How can we get the free world and more particularly CITES – the Convention on International Trade in Endangered Species and WSPA – the World Society for the Protection of Animals to take a more realistic look at our Turtle Farming Industry?  

Are those organisations not aware that over the many decades every species of animal, poultry and fish would have become extinct due to harvesting for human consumption had there not been commercial farming? Every existing farm was started with stock captured from the wild, – no exceptions.  

That is exactly what we do here in the Cayman Islands at our turtle farm. Why, then is our farmed turtle products to be treated differently by most foreign countries?  

We regularly release quantities of our farm-hatched and partially raised turtles to the wild. Had those turtles been hatched in the wild, the majority of them would have eaten by fish and birds within minutes. Very few would live to maturity.  

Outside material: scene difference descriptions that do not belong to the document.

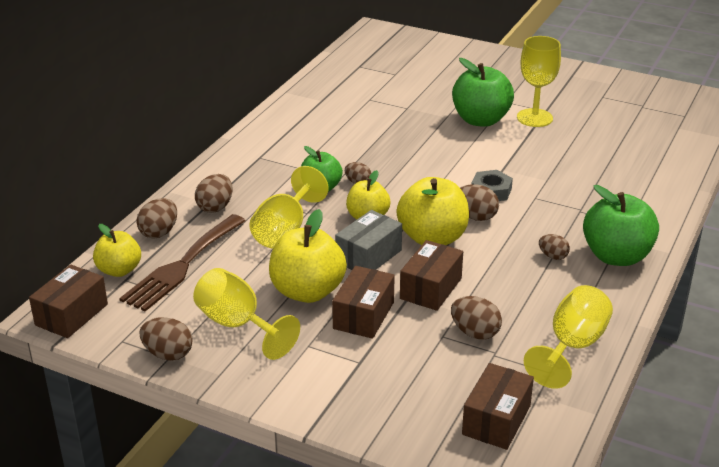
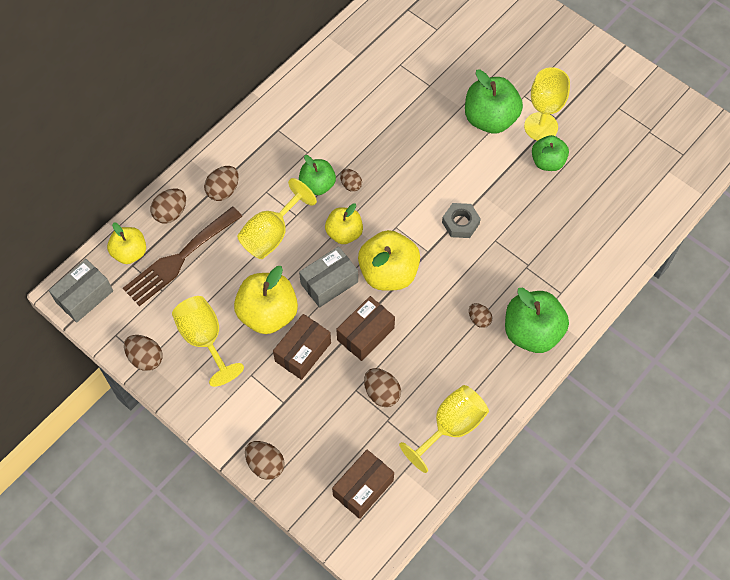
camera: 15 degrees right, 30 degrees up
brown box [29,265,108,338] -> grey box [49,259,113,323]
brown egg [460,184,499,221] -> brown egg moved to [245,441,285,480]
none -> green apple [532,135,569,171]

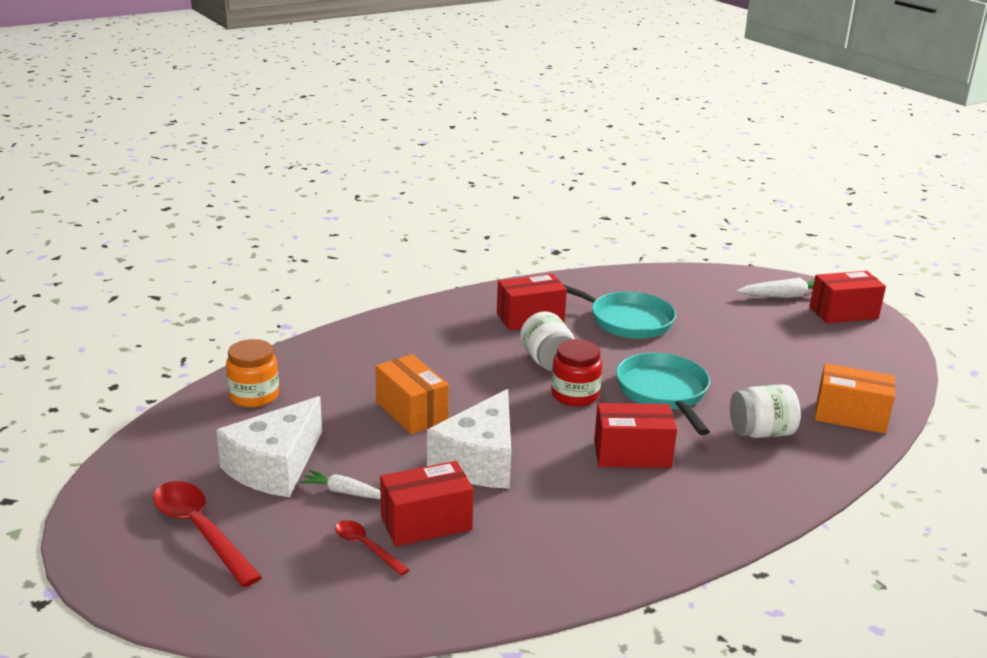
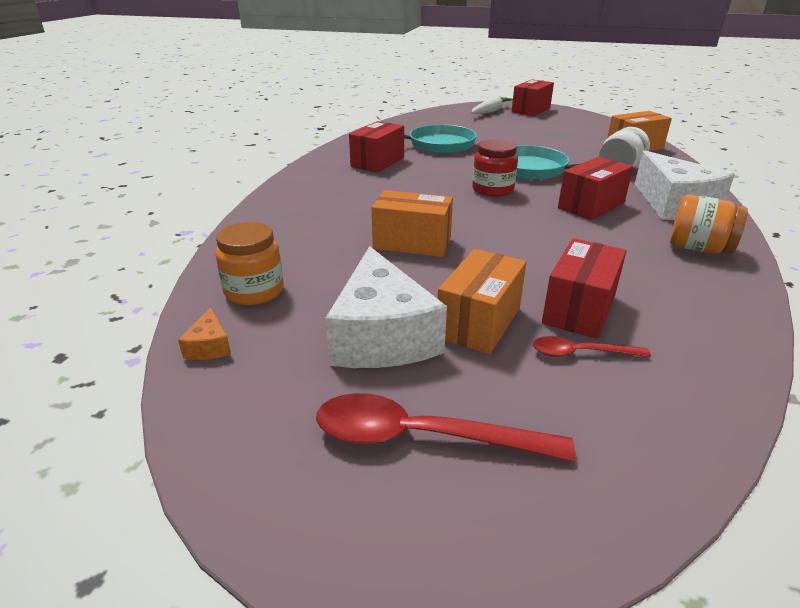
camera: 40 degrees left, 5 degrees up
white carrot [300,470,381,499] -> orange box [438,249,526,354]
white cheese [427,389,511,489] -> white cheese moved to [635,150,735,220]
white jar [520,311,575,371] -> none
none -> orange cheese [178,307,231,360]
none -> orange jar [670,194,748,254]

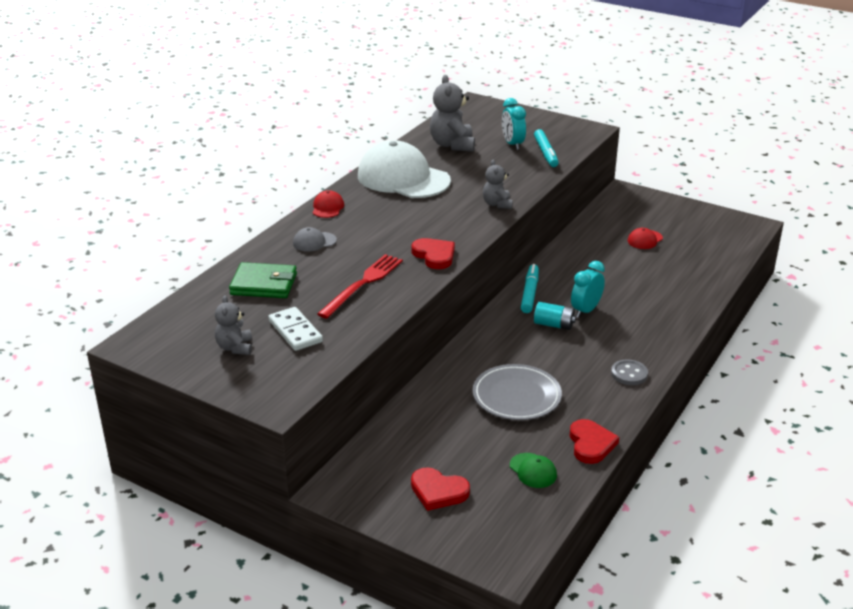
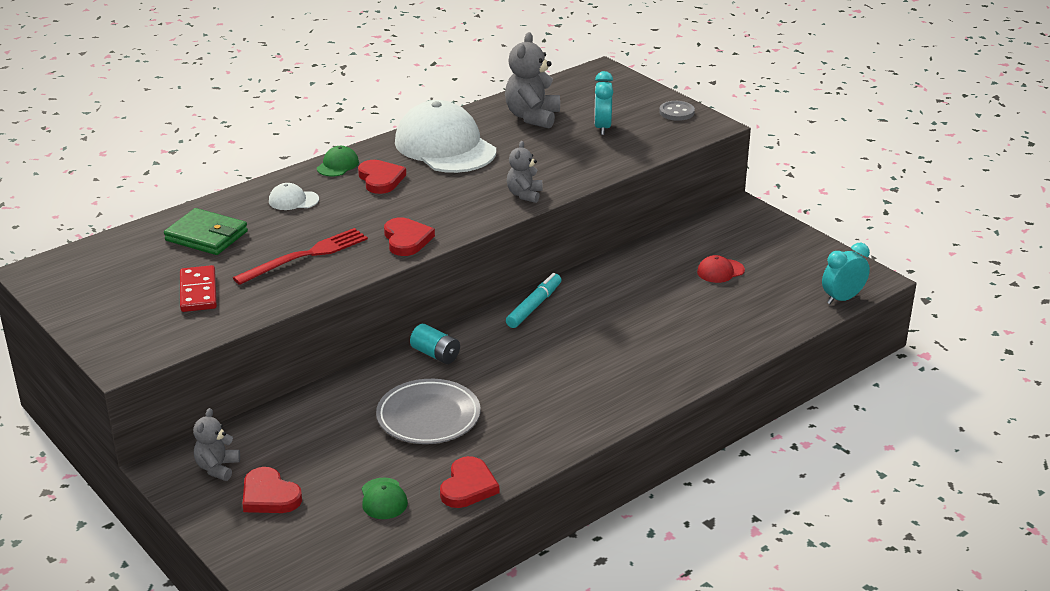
camera: 20 degrees right, 0 degrees up
grey teddy bear [215,295,252,355] -> grey teddy bear moved to [193,408,240,481]
white domino [268,307,323,351] -> red domino [180,265,217,312]
grey cap [293,227,337,252] -> white cap [269,183,319,210]
red cap [312,190,344,218] -> green cap [317,146,359,176]
turquoise marker [534,129,559,167] -> none
turquoise battery [534,302,576,330] -> turquoise battery moved to [410,324,460,364]
turquoise clock [571,261,605,318] -> turquoise clock moved to [822,243,870,304]
grey button [611,360,648,385] -> grey button moved to [659,101,695,121]
none -> red heart [358,160,406,194]

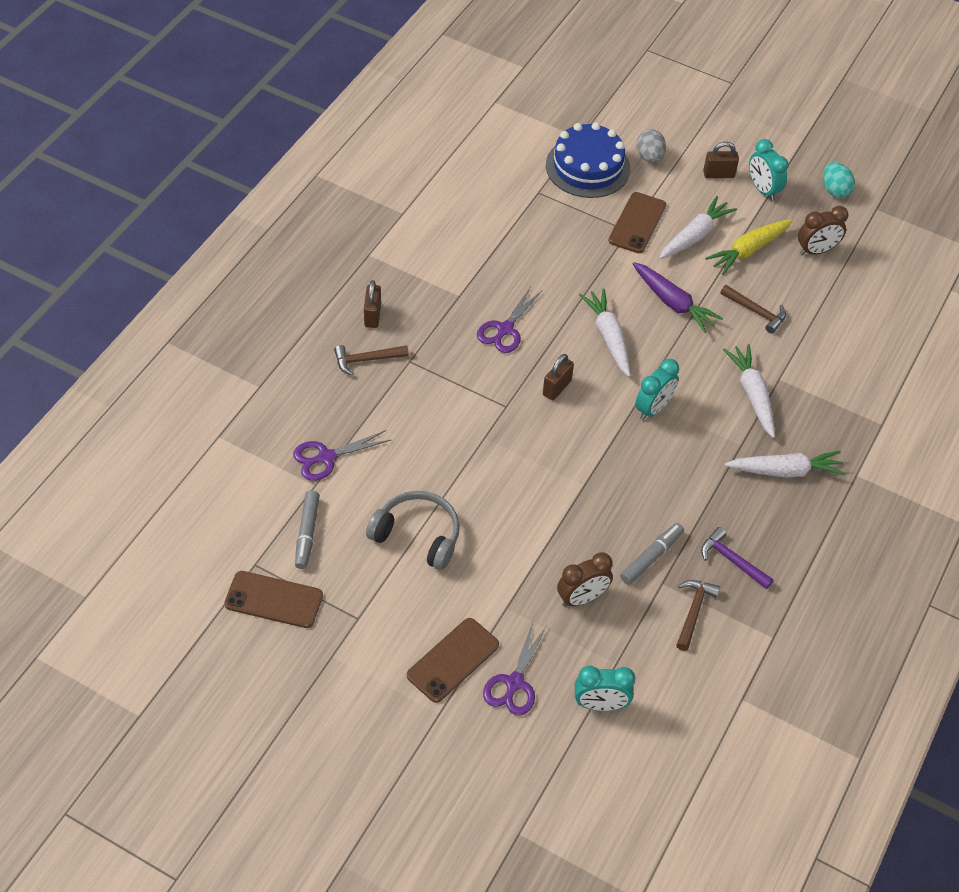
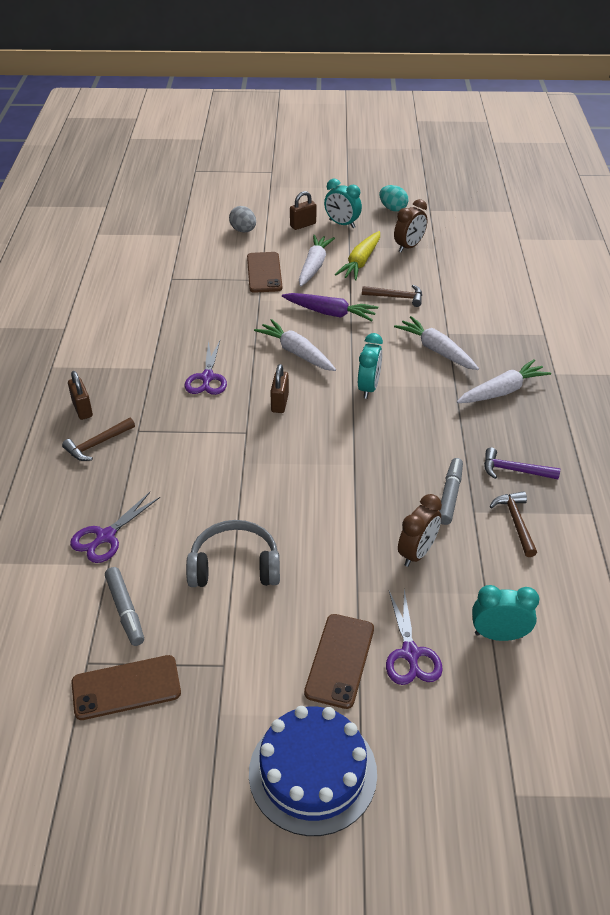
camera: 25 degrees left, 10 degrees down
blue cake [546,122,630,198] -> blue cake moved to [249,706,377,836]
turquoise clock [575,666,635,711] -> turquoise clock turned 150 degrees counterclockwise [472,585,539,641]

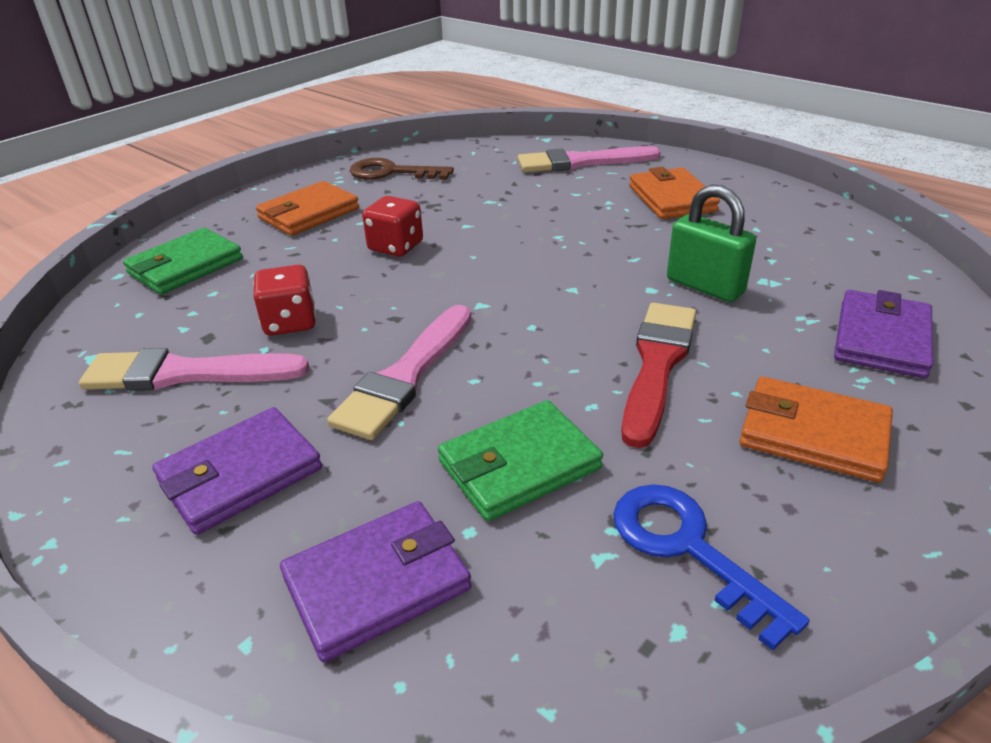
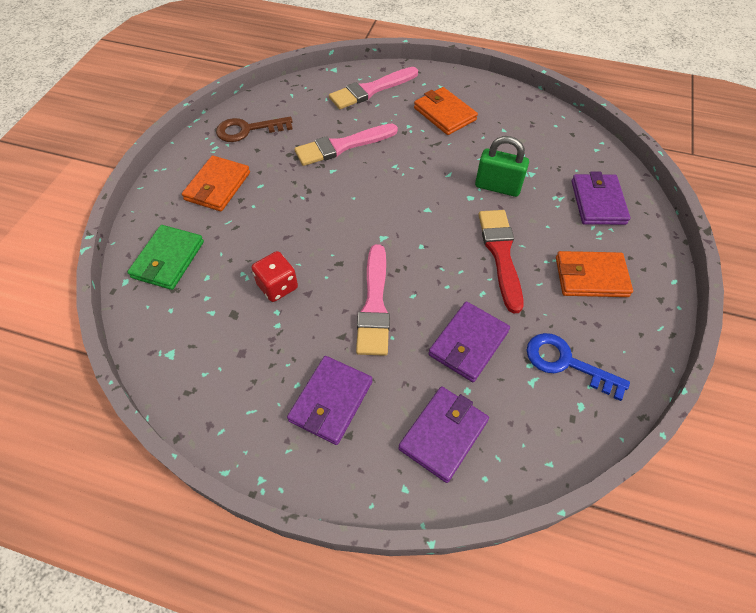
camera: 25 degrees left, 20 degrees up
pink brush [79,348,309,391] -> pink brush moved to [294,124,398,166]
red dice [362,196,423,257] -> none
green wallet [438,400,603,521] -> purple wallet [428,301,510,382]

As for the health of our turtles, it is quite reasonable to expect that a very small portion will require some form of medical treatment. Do we not think that turtles in the wild do not have health problems? Is there no medical problem with farm raised chickens, turkeys, ducks and even cattle?  

Come on Cayman, let’s get some action at CITES and WSPA. We should file petitions with CITES and WSPA seeking the removal of our farm raised turtles from the endangered list. Alternatively, let us file petitions to the effect that the endangered list should also include all animals, fish, poultry etcetera that is farm-raised. That certainly will draw some attention and consideration for our turtle farming.  

Can you imagine Thanksgiving dinner without turkey or barbecue without steaks or ribs? How would our restaurants survive? Not to mention is the delicious meal of whale or porpoise?  

There is no level playing field regarding turtle farming.  

 

Richard E. Arch 

1 COMMENT

  1. The problem of the turtle farm is that it has presented itself to the world as a turtle conservation institution instead of a turtle abattoir which Mr Arch views the CTF’s true function.

  2. The main problem with the turtle farm is that it is financially unsustainable, and only survives thanks to a subsidy of 10m a year from Cayman taxpayers. That money could be far better spent in reducing Cayman’s debt, rather than as an inefficient make-work scheme for a few of McKeeva’s constitutents.